Because this port of Super Mario 64 is not really legal, Nintendo has decided to take action and has reportedly begun filing copyright complaints with Google and YouTube in order to make this unauthorised fan-made PC port of the game more difficult to find.
As first reported by TorrentFreak, one of the copyrights complaints obtained from LumenDatabase reads as follows:
"The copyrighted work is Nintendo's Super Mario 64 video game, including the audio-visual work, software, and fictional character depictions covered by U.S. Copyright Reg. No. PA[REDACTED]. The reported file contains an unauthorized derivative work based on Nintendo's copyrighted work."

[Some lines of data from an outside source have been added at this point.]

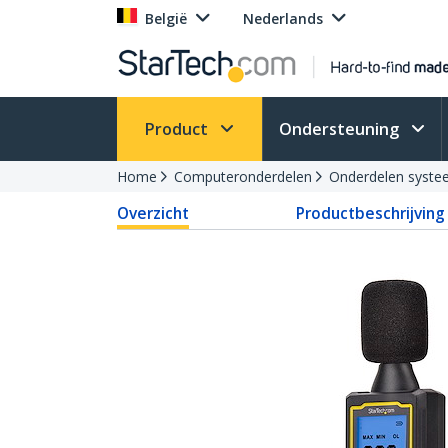
België
Nederlands
Product
Ondersteuning
Home
Computeronderdelen
Onderdelen syste
Overzicht
Productbeschrijving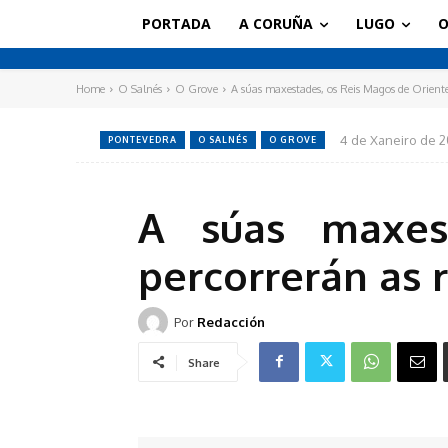
PORTADA
A CORUÑA
LUGO
O
Home
O Salnés
O Grove
A súas maxestades, os Reis Magos de Oriente,
4 de Xaneiro de 2
PONTEVEDRA
O SALNÉS
O GROVE
A súas maxes
percorrerán as 
Por
Redacción
Share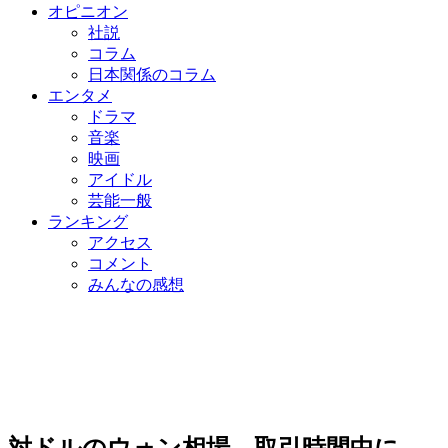
オピニオン
社説
コラム
日本関係のコラム
エンタメ
ドラマ
音楽
映画
アイドル
芸能一般
ランキング
アクセス
コメント
みんなの感想
対ドルのウォン相場、取引時間中に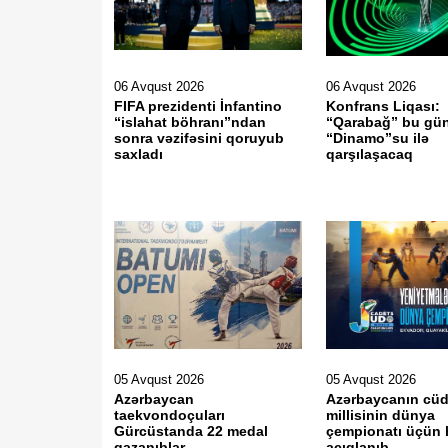
06 Avqust 2026
06 Avqust 2026
FIFA prezidenti İnfantino
Konfrans Liqası:
“islahat böhranı”ndan
“Qarabağ” bu gün
sonra vəzifəsini qoruyub
“Dinamo”su ilə
saxladı
qarşılaşacaq
05 Avqust 2026
05 Avqust 2026
Azərbaycan
Azərbaycanın cü
taekvondoçuları
millisinin dünya
Gürcüstanda 22 medal
çempionatı üçün 
qazanıblar
açıqlanıb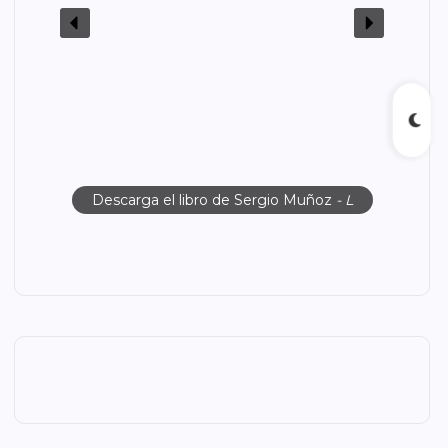
Descarga el libro de Sergio Muñoz
- L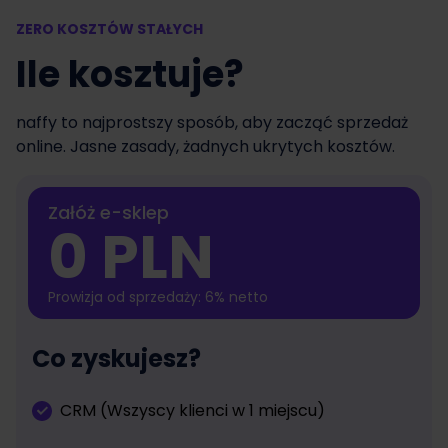
ZERO KOSZTÓW STAŁYCH
Ile kosztuje?
naffy to najprostszy sposób, aby zacząć sprzedaż
online. Jasne zasady, żadnych ukrytych kosztów.
Załóż e-sklep
0 PLN
Prowizja od sprzedaży: 6% netto
Co zyskujesz?
CRM (Wszyscy klienci w 1 miejscu)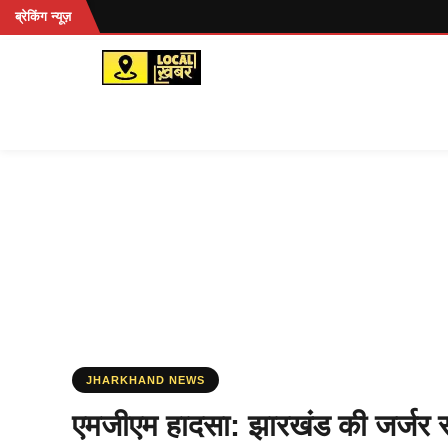
Skip
ब्रेकिंग न्यूज़
to
content
JHARKHAND NEWS
एमजीएम हादसा: झारखंड की जर्जर स्व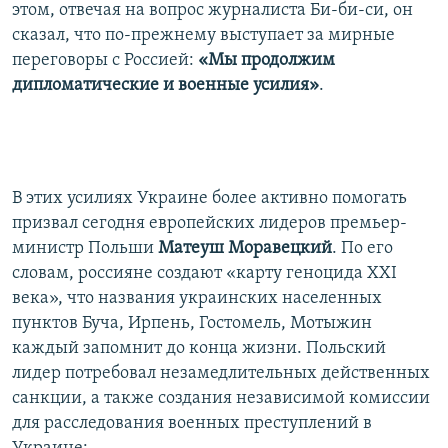
этом, отвечая на вопрос журналиста Би-би-си, он
сказал, что по-прежнему выступает за мирные
переговоры с Россией:
«Мы продолжим
дипломатические и военные усилия»
.
В этих усилиях Украине более активно помогать
призвал сегодня европейских лидеров премьер-
министр Польши
Матеуш Моравецкий
. По его
словам, россияне создают «карту геноцида XXI
века», что названия украинских населенных
пунктов Буча, Ирпень, Гостомель, Мотыжин
каждый запомнит до конца жизни. Польский
лидер потребовал незамедлительных действенных
санкции, а также создания независимой комиссии
для расследования военных преступлений в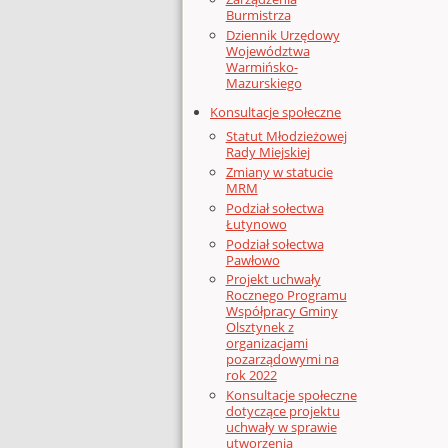
Burmistrza
Dziennik Urzędowy
Województwa
Warmińsko-
Mazurskiego
Konsultacje społeczne
Statut Młodzieżowej
Rady Miejskiej
Zmiany w statucie
MRM
Podział sołectwa
Łutynowo
Podział sołectwa
Pawłowo
Projekt uchwały
Rocznego Programu
Współpracy Gminy
Olsztynek z
organizacjami
pozarządowymi na
rok 2022
Konsultacje społeczne
dotyczące projektu
uchwały w sprawie
utworzenia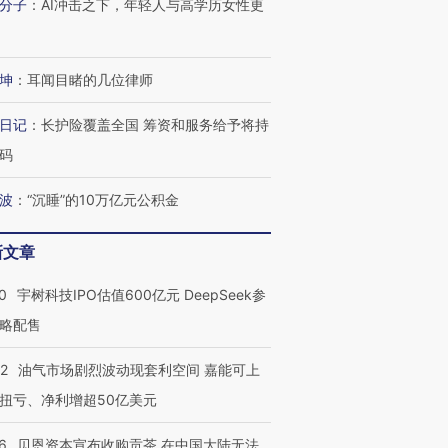
分子
：
AI冲击之下，年轻人与高学历女性更
技“链”接产
【特别呈现】寻找100种
CFO：不靠规模取胜，华
【特别呈
有意思的生活方式·第三对
住三大增长引擎是什么？
有意思的
坤
：
耳闻目睹的几位律师
日记
：
长护险覆盖全国 筹资和服务给予将持
码
波
：
“沉睡”的10万亿元公积金
新文章
0
宇树科技IPO估值600亿元 DeepSeek参
略配售
22
油气市场剧烈波动现套利空间 嘉能可上
扭亏、净利增超50亿美元
6
贝恩资本宣布收购贡茶 在中国大陆无法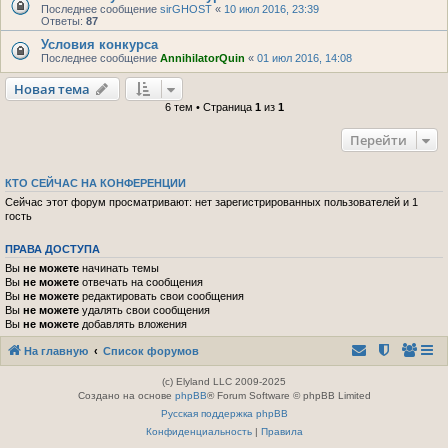
Последнее сообщение
sirGHOST
«
10 июл 2016, 23:39
Ответы:
87
Условия конкурса
Последнее сообщение
AnnihilatorQuin
«
01 июл 2016, 14:08
Новая тема
6 тем • Страница
1
из
1
Перейти
КТО СЕЙЧАС НА КОНФЕРЕНЦИИ
Сейчас этот форум просматривают: нет зарегистрированных пользователей и 1
гость
ПРАВА ДОСТУПА
Вы
не можете
начинать темы
Вы
не можете
отвечать на сообщения
Вы
не можете
редактировать свои сообщения
Вы
не можете
удалять свои сообщения
Вы
не можете
добавлять вложения
На главную
Список форумов
(c) Elyland LLC 2009-2025
Создано на основе
phpBB
® Forum Software © phpBB Limited
Русская поддержка phpBB
Конфиденциальность
|
Правила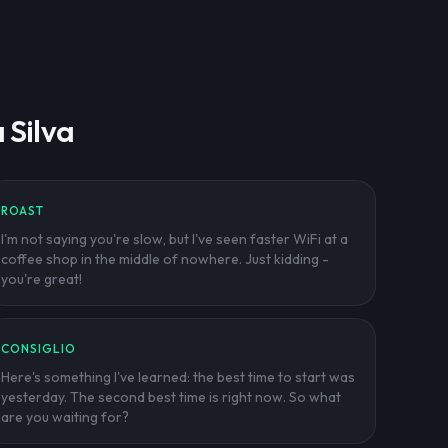
 Silva
ROAST
I'm not saying you're slow, but I've seen faster WiFi at a
coffee shop in the middle of nowhere. Just kidding -
you're great!
CONSIGLIO
Here's something I've learned: the best time to start was
yesterday. The second best time is right now. So what
are you waiting for?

TorrentFreak also reports that the most recent copyright complaints that Nintendo's law firm filed have yet to take down the reported content, though.

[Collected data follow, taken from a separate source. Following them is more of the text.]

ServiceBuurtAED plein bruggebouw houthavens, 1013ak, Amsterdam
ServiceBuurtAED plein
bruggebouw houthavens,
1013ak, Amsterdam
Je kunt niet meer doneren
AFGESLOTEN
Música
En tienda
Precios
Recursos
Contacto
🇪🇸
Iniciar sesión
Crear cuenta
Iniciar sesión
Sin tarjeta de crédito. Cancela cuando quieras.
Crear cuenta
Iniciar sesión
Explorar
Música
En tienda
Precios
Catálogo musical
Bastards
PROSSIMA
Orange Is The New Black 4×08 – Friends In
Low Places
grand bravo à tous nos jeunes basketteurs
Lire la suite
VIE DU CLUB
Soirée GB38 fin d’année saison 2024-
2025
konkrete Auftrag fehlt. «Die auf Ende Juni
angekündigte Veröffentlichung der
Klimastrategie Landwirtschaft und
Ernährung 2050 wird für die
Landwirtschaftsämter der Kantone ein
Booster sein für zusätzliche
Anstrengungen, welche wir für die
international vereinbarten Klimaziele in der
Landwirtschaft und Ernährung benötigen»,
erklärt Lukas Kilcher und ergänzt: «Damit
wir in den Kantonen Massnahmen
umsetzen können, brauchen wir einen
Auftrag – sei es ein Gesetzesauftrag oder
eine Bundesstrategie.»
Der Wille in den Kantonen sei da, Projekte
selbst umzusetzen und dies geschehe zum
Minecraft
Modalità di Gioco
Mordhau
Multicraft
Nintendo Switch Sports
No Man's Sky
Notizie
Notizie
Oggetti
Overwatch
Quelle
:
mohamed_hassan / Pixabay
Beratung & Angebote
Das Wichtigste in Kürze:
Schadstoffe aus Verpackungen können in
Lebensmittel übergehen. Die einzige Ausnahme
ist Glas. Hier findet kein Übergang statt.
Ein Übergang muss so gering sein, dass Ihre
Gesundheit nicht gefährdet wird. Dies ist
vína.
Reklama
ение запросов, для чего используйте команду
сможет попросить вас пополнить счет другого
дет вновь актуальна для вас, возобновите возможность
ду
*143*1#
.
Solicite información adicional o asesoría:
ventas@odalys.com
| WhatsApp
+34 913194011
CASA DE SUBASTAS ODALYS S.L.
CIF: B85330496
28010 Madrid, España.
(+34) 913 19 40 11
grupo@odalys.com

On the article we first reported the news, we also included a YouTube video, from the same person who created the Super Mario 64 PC port, but it has since been removed due to the copyright complaints filed by Nintendo.
Many have stigmatised Nintendo for taking down fan projects in the past. The most recent case, prior to the Super Mario 64 PC port, was AM2R(Another Metroid 2 Remake) in 2017 — which happened a few months before Nintendo officially announced their own remake of Metroid 2 in the form of Metroid: Samus Returns for the Nitnendo 3DS.
Nintendo is in its right to file copyright claims like these, so the company taking down fan-made, and unauthorised projects like the Super Mario 64 PC port is to be expected from the company; it is their intellectual property after all, and no one should really be profiting off it but Nintendo.